Poverty In Britain 1968-1972: Photos By Nick Hedges

At the peak of the ‘Swinging Sixties’, Britain was just not all about Mary Quant, mini-skirts, pop music, fashion models, and fast cars. Much of the working class still lived in conditions of abject poverty, all over the UK. Photographer Nick Hedges went on a tour of the country, and he captured these images in London, Scotland, and the industrial cities in Yorkshire and Lancashire. You could be forgiven for thinking thay were taken during the Great Depression of the 1930s.

A depressed-looking woman holding her baby. There seems to be no joy in her life.

A young child in poor living conditions. It makes me wonder what happened to her later in life.

A mixed-race little girl clings to a woman who could be her mother or grandmother.

A woman using what passes for a kitchen in her house. It is situated on the landing between flights of stairs. Hard to believe this was taken in 1972.

All the children of one family sharing a bed with a single blanket.

A young woman with her baby, entering her slum dwelling in a run down area. Looks more like 1930, than 1970, and hard to believe anyone lives there.

This child holds a baby that she has been left to look after in awful conditions.

A young family living in one small room.

A run down area in a northern city in 1972.

At least this little girl looks happy. But the photo feels more like it was taken in 1940, instead of 1971.

58 thoughts on “Poverty In Britain 1968-1972: Photos By Nick Hedges

  1. It is unbelievable that governments cannot seem to be able to root out poverty—at any time. If one looks around, it is always there, even in affluent times. I travelled to many Balkan countries in the 80s, the conditions for the common people were unbelievable (you felt a century back…) And nowadays, so many people are living in misery in Europe—refugees in those awful camps, the homeless…

    Liked by 1 person

    1. It is estimated that almost one third of people in Britain are living ‘below the poverty line’ in terms of income in 2022, Marina. Yet the rich continue to get richer, and the government is so callous it doesn’t care.

About this exercise: Please continue the text on poverty in Britain from where it stops. The records have nothing to do with this.

[Data excerpts]

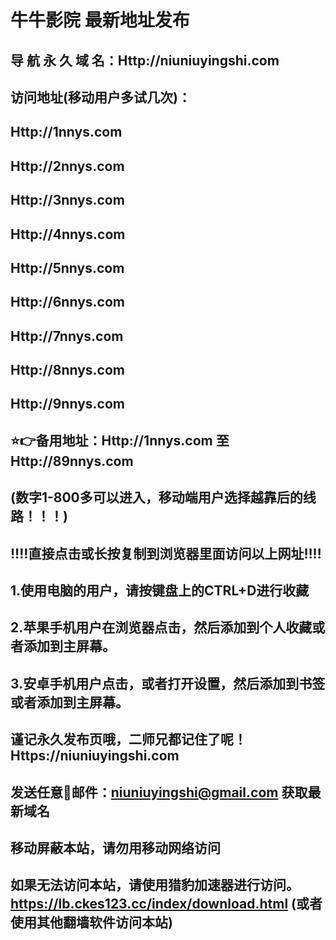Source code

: # 牛牛影院 最新地址发布 
## 导 航 永 久 域 名：Http://niuniuyingshi.com

## 访问地址(移动用户多试几次)：
## Http://1nnys.com
## Http://2nnys.com
## Http://3nnys.com
## Http://4nnys.com
## Http://5nnys.com
## Http://6nnys.com
## Http://7nnys.com
## Http://8nnys.com
## Http://9nnys.com

##
## ⭐️👉备用地址：Http://1nnys.com  至 Http://89nnys.com
## (数字1-800多可以进入，移动端用户选择越靠后的线路！！！)
## 
## ‼️‼️直接点击或长按复制到浏览器里面访问以上网址‼️‼️ 
##
##
## 1.使用电脑的用户，请按键盘上的CTRL+D进行收藏
## 2.苹果手机用户在浏览器点击，然后添加到个人收藏或者添加到主屏幕。
## 3.安卓手机用户点击，或者打开设置，然后添加到书签或者添加到主屏幕。
##
## 谨记永久发布页哦，二师兄都记住了呢！Https://niuniuyingshi.com

## 发送任意📧邮件：niuniuyingshi@gmail.com 获取最新域名
##
## **移动屏蔽本站，请勿用移动网络访问**
## 如果无法访问本站，请使用猎豹加速器进行访问。https://lb.ckes123.cc/index/download.html  (或者使用其他翻墙软件访问本站)
##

Result for this task:
      Best wishes, Pete.


  2. Hi Pete, these are very interesting pictures. A lot of non-British people think life in the UK has always been as it is now (although there are still people who live in poor circumstances in the UK). That is why people from Africa want to go to the UK. They think it’s all benefits and free healthcare.

    Liked by 1 person

    1. You could take similar photos in parts of Britain today, Robbie. The economic migrants should be aware that things are not so good in modern-day Britain unless you are reasonably ‘affluent’.
      Best wishes, Pete.


    1. I lived with my parents in two rooms with a ‘landing kitchen’ like that one, until I was five. Some of my friends at primary school still lived in what were considered to be ‘slums’ until I was much older, and as an only child I did notice the difference in how larger families (5-6 kids) lived.
      Best wishes, Pete.

      Liked by 1 person

  3. When I started working in Clerkenwell during the 1960s I couldn’t believe how many flats around our factory were slums. Having never seen housing conditions as bad coming from north London middle class suburbia.

    Liked by 1 person

    1. I knew of some poor living conditions in parts of Rotherhithe, after visiting the houses/flats of schoolfriends and being shocked at how they lived. Most were from large families though, and I was an only child.
      Best wishes, Pete. x


  4. And now you know why post WW2 up to 1975 – 77,000 (2.7% of our population then) from the UK emigrated to NZ – given passage, jobs & homes.
    They became our football coaches & union reps.
    My dad was the same but post WW1

    Liked by 1 person

  5. These photos are stunningly bleak, but kudos to Nick Hedges for offering us a Dickensian glimpse into the misery of a certain class of people at a time when such misery should have already faded well into the past.

    Liked by 2 people

  6. I am a black and white aficionado so I appreciate the photos, but the subject matter is heartbreaking reminding me of Dorthea Lange’s photo ‘Migrant Mother’ but they were taken during the depression unlike your photos.

    Liked by 1 person

  7. Black and white photos add to the bleakness of these heartbreaking scenes. What is even more dreadful is that people are still living in appalling conditions today with overcrowding and poor maintenance by greedy landlords. We desperately need more social housing and protection for people who rent.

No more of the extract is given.